De onde vêm suas ideias? Há um conjunto de hábitos que você cultiva para se manter criativa?
Ter ideias é a parte mais fácil para mim. Escrever muitas vezes é sofrido, mas criar é algo que faço sem sentir. O que também é complicado porque não consigo dar vasão para tudo o que eu penso. Tenho um monte de cadernos, um para ideias de contos, outro poesia, crônicas, romances, livros infantis. E olhar para todos esses cadernos com suas dezenas de sementes me dá uma certa ansiedade.
O que você acha que mudou no seu processo de escrita ao longo dos anos? O que você diria a si mesma se pudesse voltar à escrita de seus primeiros textos?
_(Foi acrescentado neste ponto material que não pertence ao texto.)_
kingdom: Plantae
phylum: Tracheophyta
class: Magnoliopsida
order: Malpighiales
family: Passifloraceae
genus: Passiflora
Ganhei mais segurança. Hoje sei que meu texto tem ritmo, que não vou perder facilmente o leitor. Então diria para mim mesma: solte a mão. Também falaria: não esquente com a temática. Porque hoje sei que, se algo é interessante para mim, também será para outras pessoas. Esse, aliás, é um assunto que precisa ser discutido. Ainda temos uma cartilha muito masculina, branca e de classe média em termos de temáticas bem-vindas na literatura. Meu primeiro livro, o volume de contos A teta racional, foi recusado por diversas editoras por tratar de amamentação e outros temas ligados à maternidade. Depois que lancei, as mulheres vinham me agradecer, obrigada por ter tocado nesse assunto. Quantos manuscritos já foram para o lixo por estarem fora desse pequeno esquadro?
Que projeto você gostaria de fazer, mas ainda não começou? Que livro você gostaria de ler e ele ainda não existe?
Quero escrever um livro de poesia. Quero provar para mim mesma que sou capaz de fazer o que considero a forma mais elevada de escrita. O que eu gostaria de ler? Algo que eu não seja capaz de imaginar.